### [Text section]
----

Sir William John Macleay (13 June 1820 – 7 December 1891) was a Scottish-Australian politician, naturalist, zoologist, and herpetologist.

==Early life==
Macleay was born at Wick, Caithness, Scotland, second son of Kenneth Macleay of Keiss and his wife Barbara, née Horne. Macleay was educated at the Edinburgh Academy 1834–1836 and then to studied medicine at the University of Edinburgh. After his mother died, he moved to Australia with his cousin, William Sharp Macleay. The two first settled by Goulburn and then near the Murrumbidgee River.

He is noted as the last of the naturalists in a family active in this field; his uncle was Alexander Macleay, Colonial Secretary of New South Wales from 1826 to 1836, and a member and fellow of societies concerned with the flora and fauna of the empire's colonies.

==Political career==
On 1 March 1855 Macleay was elected to the old Legislative Council as member for the Lachlan and Lower Darling Pastoral District. After responsible government, on 19 April 1856 Macleay was elected to the Legislative Assembly for the Lachlan and Lower Darling serving until 11 April 1859. From 1860 to 1874 he represented Murrumbidgee in the Assembly.

----

### [Data excerpts]
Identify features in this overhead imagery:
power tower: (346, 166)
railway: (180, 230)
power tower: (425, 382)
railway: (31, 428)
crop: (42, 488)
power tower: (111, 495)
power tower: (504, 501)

----

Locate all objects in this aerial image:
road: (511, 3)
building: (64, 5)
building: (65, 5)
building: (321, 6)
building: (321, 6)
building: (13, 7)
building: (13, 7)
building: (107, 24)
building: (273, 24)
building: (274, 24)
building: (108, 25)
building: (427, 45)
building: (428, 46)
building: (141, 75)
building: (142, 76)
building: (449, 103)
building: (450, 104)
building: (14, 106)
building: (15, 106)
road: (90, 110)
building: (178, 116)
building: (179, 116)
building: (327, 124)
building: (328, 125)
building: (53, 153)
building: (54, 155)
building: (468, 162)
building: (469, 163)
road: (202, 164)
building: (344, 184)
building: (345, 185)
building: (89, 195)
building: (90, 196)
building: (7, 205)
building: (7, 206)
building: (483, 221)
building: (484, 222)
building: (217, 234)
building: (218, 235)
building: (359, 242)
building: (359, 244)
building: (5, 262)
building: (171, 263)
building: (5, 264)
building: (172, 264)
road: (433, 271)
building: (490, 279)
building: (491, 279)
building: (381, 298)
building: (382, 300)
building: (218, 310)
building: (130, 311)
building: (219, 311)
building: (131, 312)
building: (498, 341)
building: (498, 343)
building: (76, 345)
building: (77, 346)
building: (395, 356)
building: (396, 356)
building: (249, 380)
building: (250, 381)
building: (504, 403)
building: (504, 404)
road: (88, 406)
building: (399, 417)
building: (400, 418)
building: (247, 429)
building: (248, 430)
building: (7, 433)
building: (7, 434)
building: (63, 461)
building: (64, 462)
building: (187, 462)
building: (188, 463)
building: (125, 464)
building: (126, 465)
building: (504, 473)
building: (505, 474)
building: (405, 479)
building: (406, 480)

----

### [Assignment 1]
For each statement, say whether it agrees with the text on William John Macleay. Answer yes or no, and quote the words from the text that decide it.
(a) Macleay was born at Wick, Caithness.
(b) Macleay moved to Australia with his uncle.
(c) Macleay represented Murrumbidgee in the Assembly from 1860 to 1874.
### [Assignment 2]
According to the text on William John Macleay, which district did he represent after his election to the old Legislative Council on 1 March 1855?
### [Assignment 3]
Resume the text on William John Macleay, starting after its last sentence.
The items are separate from the text on William John Macleay.

### [Exercise answer 1]
(a) Yes: "Macleay was born at Wick, Caithness, Scotland"
(b) No: "he moved to Australia with his cousin, William Sharp Macleay"
(c) Yes: "From 1860 to 1874 he represented Murrumbidgee in the Assembly."

### [Exercise answer 2]
The Lachlan and Lower Darling Pastoral District.

### [Exercise answer 3]
== Confrontation with Ben Hall's gang ==
The gang of bushrangers led by Ben Hall were active on the road between Sydney and Goulburn, during mid-December 1864. On 19 December 1864, Macleay was travelling along the road in his buggy. Aware of the presence of bushrangers in the area, he was carrying a Tranter revolving rifle, a formidable weapon for its day. He came across a bail up in progress, and approached the less well-armed gang, who fled. When Macleay reached Plumb's inn (now a private residence on the right (eastern) bank of Narambulla Creek, 9.5 km south of Marulan), the gang returned and attacked. Macleay reached the verandah of the inn and he returned fire, until the gang left the scene. He was awarded a medal for his bravery.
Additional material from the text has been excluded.